Литмир - Электронная Библиотека
Содержание  
A
A

Совершенно естественно, трезвея, Разбойщин писал доносы, в первую очередь на всех тех, кого боялся и кому завидовал, – а боялся он многих, и завидовал всем, и никого не любил. И больше всех – председателя земской управы Павла Павловича Аксакова, – и потому, что Аксаков был родственником, хоть и дальним, писателя-славянофила Аксакова, и потому, что Аксаков окончил Константиновский Межевой Институт в Москве, и потому, что «институт» земских начальников обворовывал права земств.

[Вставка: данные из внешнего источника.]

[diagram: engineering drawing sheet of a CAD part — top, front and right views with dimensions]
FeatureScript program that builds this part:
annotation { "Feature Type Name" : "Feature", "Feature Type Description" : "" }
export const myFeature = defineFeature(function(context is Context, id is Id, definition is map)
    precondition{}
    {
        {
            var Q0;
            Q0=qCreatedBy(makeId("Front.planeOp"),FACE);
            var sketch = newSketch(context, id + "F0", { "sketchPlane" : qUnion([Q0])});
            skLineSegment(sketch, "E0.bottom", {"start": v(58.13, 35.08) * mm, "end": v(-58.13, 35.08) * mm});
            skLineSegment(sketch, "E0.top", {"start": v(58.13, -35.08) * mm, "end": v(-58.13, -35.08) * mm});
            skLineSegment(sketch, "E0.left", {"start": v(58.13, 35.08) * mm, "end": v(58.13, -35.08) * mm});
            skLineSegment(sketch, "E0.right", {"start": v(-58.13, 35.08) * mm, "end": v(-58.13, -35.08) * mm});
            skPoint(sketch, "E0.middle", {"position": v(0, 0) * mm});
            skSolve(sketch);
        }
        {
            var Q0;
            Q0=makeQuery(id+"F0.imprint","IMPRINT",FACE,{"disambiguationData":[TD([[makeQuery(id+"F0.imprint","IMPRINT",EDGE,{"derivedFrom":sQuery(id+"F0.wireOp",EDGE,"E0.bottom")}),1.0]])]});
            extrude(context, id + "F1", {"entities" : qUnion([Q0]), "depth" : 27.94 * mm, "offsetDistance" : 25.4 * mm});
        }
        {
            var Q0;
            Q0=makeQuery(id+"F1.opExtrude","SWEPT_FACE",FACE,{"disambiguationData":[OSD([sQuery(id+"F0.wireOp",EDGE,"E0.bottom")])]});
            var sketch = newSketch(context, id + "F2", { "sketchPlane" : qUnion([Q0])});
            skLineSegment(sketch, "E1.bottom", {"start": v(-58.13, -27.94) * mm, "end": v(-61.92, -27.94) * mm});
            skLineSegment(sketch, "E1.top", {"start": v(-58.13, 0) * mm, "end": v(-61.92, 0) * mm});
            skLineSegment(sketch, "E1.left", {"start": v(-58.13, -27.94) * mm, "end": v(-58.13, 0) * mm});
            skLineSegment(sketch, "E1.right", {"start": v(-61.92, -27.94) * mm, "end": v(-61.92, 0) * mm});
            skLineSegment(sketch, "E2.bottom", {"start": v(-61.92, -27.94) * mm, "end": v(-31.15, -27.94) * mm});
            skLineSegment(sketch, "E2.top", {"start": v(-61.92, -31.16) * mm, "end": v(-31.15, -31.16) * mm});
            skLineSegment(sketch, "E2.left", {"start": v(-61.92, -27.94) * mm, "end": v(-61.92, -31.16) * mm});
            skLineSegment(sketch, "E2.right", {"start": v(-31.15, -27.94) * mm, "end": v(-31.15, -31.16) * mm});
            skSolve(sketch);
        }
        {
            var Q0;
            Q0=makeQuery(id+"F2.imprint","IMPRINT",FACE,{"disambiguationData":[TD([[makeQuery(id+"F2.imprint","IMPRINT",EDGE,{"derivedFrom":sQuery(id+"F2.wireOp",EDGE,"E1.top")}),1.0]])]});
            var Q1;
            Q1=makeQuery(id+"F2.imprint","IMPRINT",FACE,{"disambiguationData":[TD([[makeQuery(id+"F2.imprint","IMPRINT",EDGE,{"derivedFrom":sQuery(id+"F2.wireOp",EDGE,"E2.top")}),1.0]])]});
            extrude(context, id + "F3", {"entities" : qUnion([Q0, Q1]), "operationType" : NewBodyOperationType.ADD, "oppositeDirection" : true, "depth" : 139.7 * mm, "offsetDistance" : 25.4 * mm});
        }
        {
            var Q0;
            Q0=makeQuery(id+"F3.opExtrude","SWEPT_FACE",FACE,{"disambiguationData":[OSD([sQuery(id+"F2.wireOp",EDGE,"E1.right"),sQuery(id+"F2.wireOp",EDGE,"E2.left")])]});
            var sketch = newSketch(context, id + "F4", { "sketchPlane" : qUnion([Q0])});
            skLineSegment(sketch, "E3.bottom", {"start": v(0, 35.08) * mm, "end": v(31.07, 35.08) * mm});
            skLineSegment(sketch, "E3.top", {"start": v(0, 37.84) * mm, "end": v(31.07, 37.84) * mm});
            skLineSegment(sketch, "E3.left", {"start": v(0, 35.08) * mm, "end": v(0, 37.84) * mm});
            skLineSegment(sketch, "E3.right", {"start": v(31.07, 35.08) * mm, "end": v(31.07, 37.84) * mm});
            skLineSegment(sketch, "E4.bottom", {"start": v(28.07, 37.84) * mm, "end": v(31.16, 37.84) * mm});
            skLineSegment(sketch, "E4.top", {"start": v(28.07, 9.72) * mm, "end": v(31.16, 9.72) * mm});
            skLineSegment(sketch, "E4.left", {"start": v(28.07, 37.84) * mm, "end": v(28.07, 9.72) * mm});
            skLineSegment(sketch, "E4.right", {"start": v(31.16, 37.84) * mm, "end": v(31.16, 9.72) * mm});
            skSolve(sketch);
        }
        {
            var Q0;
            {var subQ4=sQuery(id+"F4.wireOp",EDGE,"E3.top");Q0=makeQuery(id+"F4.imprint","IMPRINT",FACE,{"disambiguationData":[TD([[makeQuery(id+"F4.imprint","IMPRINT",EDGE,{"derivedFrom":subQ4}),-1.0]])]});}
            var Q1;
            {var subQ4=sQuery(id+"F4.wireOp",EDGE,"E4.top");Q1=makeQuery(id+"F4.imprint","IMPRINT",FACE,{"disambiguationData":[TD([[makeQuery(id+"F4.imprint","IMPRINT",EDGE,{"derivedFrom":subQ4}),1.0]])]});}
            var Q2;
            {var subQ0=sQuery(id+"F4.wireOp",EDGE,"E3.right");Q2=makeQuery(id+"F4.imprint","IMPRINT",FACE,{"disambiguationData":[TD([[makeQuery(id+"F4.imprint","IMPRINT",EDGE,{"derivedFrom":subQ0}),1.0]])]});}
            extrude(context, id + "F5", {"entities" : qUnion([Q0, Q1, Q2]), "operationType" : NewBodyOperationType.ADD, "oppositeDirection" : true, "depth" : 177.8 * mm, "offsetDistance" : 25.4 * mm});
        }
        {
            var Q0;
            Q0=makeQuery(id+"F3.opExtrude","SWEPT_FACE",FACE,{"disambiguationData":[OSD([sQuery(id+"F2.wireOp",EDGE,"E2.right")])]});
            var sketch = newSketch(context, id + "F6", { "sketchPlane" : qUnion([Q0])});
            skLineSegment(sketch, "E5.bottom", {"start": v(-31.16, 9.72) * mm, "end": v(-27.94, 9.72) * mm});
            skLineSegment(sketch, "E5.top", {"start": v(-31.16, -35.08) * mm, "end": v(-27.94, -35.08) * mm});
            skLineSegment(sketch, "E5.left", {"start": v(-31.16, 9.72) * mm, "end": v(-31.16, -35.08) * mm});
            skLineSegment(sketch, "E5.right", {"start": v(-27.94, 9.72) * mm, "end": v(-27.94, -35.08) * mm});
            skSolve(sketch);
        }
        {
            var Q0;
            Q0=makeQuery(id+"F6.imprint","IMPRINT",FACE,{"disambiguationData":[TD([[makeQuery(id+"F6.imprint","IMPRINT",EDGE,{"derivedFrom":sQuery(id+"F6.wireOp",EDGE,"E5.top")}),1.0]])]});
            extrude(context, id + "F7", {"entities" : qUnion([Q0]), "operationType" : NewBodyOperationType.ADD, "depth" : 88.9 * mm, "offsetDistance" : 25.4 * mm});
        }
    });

Аксакову ж на Разбойщина было – наплевать. Аксакову вообще на все было наплевать. Он был очень веселый. Считалось, что проживал он со старухой-девушкою сестрой во флигеле своей усадьбы, ибо главный дом сгорел, – но на самом деле разъезжал все время по уезду, где в каждой деревне было у него по любовнице и рождались дети. Разъезжая по уезду, хохотал с утра до вечера Аксаков басом, дружил со всеми, особенно с подрядчиками, на коих и походил громадной овсяной своею бородою, – со всеми во всем был согласен, с «третьим элементом» в частности, а также и с крестьянами, – никому ни в чем не отказывал, никому ничего не делал, на самом деле любимой его поговоркою было – наплевать!.. Поэтому именно во флигеле у него рамы прогнили, спал он, если заночевывал дома, в ватном халате без простыней, – по утрам на завтрак съедал полдюжины громадных с луком рубленых котлет, приготовленных сестрой-старухой, – ел и ехал в пыльнике и смазных сапогах, верхом на дрожках по делам и к любовницам, обильно родившим.

«Третьим элементом» были доктор Иван Иванович Криворотов и учитель Богородский, Феоктист Феоктистович. Оба они считали себя «критически мыслящими личностями», по слову русского философа Лаврова.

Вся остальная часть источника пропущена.